** Opening Data extract block **
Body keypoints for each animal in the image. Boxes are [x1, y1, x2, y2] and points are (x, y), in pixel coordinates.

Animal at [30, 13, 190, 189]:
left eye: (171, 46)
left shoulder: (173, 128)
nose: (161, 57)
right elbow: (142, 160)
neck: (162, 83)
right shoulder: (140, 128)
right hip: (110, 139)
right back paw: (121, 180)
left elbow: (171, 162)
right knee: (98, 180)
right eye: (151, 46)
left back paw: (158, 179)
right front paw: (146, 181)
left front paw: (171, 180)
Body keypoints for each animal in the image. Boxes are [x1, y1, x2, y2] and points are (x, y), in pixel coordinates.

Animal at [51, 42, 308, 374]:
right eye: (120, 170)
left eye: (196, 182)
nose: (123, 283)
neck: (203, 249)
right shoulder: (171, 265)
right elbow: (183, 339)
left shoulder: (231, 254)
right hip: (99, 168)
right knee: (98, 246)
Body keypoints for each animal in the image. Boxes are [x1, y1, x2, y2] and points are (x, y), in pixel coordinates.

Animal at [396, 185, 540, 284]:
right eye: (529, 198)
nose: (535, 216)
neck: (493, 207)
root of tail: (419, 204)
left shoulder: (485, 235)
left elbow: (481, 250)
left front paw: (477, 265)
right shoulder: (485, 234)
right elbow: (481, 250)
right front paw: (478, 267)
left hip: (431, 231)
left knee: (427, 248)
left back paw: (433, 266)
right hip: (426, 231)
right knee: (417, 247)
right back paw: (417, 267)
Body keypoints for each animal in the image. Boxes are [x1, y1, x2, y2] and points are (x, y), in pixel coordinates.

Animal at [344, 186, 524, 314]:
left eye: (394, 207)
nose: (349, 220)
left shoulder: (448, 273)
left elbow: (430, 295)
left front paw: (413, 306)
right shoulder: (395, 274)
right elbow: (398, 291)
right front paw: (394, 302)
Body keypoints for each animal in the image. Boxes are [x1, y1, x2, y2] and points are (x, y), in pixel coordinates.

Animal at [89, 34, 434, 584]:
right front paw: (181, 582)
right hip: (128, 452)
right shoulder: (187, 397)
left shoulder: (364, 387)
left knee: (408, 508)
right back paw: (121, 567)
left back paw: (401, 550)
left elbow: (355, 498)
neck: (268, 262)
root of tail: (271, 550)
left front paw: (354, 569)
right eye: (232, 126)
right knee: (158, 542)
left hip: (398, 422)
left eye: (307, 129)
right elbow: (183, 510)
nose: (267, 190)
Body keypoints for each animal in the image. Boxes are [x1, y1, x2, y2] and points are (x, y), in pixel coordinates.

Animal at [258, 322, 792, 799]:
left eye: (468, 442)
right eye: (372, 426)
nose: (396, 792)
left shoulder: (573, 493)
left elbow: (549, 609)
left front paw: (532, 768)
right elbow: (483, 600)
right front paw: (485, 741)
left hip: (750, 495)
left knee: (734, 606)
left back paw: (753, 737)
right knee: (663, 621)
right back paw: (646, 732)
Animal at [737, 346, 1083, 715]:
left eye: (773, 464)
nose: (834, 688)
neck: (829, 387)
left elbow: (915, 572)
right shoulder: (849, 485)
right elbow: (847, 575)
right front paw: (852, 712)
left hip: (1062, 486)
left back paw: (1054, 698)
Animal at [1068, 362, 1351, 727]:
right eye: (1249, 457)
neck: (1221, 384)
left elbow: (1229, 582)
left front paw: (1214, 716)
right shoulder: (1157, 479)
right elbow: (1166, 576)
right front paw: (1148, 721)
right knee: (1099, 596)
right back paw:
** Closing Data extract block **
Task brief
Output every record above, exactly as written.

Completed exercise
Body keypoints for each animal in the image. Boxes are [x1, y1, x2, y2] and points are (x, y), in pixel coordinates.

Animal at [30, 13, 190, 189]:
left eye: (171, 46)
left shoulder: (173, 128)
nose: (161, 57)
right elbow: (142, 160)
neck: (162, 83)
right shoulder: (140, 128)
right hip: (110, 139)
right back paw: (121, 180)
left elbow: (171, 162)
right knee: (98, 180)
right eye: (151, 46)
left back paw: (158, 179)
right front paw: (146, 181)
left front paw: (171, 180)
Body keypoints for each animal in the image. Boxes are [x1, y1, x2, y2] and points are (x, y), in pixel coordinates.

Animal at [51, 42, 308, 374]:
right eye: (120, 170)
left eye: (196, 182)
nose: (123, 283)
neck: (203, 249)
right shoulder: (171, 265)
right elbow: (183, 339)
left shoulder: (231, 254)
right hip: (99, 168)
right knee: (98, 246)
Body keypoints for each animal in the image. Boxes are [x1, y1, x2, y2] and points are (x, y), in pixel coordinates.

Animal at [396, 185, 540, 284]:
right eye: (529, 198)
nose: (535, 216)
neck: (493, 207)
root of tail: (419, 204)
left shoulder: (485, 235)
left elbow: (481, 250)
left front paw: (477, 265)
right shoulder: (485, 234)
right elbow: (481, 250)
right front paw: (478, 267)
left hip: (431, 231)
left knee: (427, 248)
left back paw: (433, 266)
right hip: (426, 231)
right knee: (417, 247)
right back paw: (417, 267)
Body keypoints for each animal in the image. Boxes are [x1, y1, x2, y2] and points are (x, y), in pixel coordinates.

Animal at [344, 186, 524, 314]:
left eye: (394, 207)
nose: (349, 220)
left shoulder: (448, 273)
left elbow: (430, 295)
left front paw: (413, 306)
right shoulder: (395, 274)
right elbow: (398, 291)
right front paw: (394, 302)
Body keypoints for each animal in the image. Boxes are [x1, y1, x2, y2] and points are (x, y), in pixel coordinates.

Animal at [89, 34, 434, 584]:
right front paw: (181, 582)
right hip: (128, 452)
right shoulder: (187, 397)
left shoulder: (364, 387)
left knee: (408, 508)
right back paw: (121, 567)
left back paw: (401, 550)
left elbow: (355, 498)
neck: (268, 262)
root of tail: (271, 550)
left front paw: (354, 569)
right eye: (232, 126)
right knee: (158, 542)
left hip: (398, 422)
left eye: (307, 129)
right elbow: (183, 510)
nose: (267, 190)
Body keypoints for each animal in the image. Boxes are [x1, y1, x2, y2] and points are (x, y), in pixel coordinates.

Animal at [258, 322, 792, 799]:
left eye: (468, 442)
right eye: (372, 426)
nose: (396, 792)
left shoulder: (573, 493)
left elbow: (549, 609)
left front paw: (532, 768)
right elbow: (483, 600)
right front paw: (485, 741)
left hip: (750, 495)
left knee: (734, 606)
left back paw: (753, 737)
right knee: (663, 621)
right back paw: (646, 732)
Animal at [737, 346, 1083, 715]:
left eye: (773, 464)
nose: (834, 688)
neck: (829, 387)
left elbow: (915, 572)
right shoulder: (849, 485)
right elbow: (847, 575)
right front paw: (852, 712)
left hip: (1062, 486)
left back paw: (1054, 698)
Animal at [1068, 362, 1351, 727]:
right eye: (1249, 457)
neck: (1221, 384)
left elbow: (1229, 582)
left front paw: (1214, 716)
right shoulder: (1157, 479)
right elbow: (1166, 576)
right front paw: (1148, 721)
right knee: (1099, 596)
right back paw:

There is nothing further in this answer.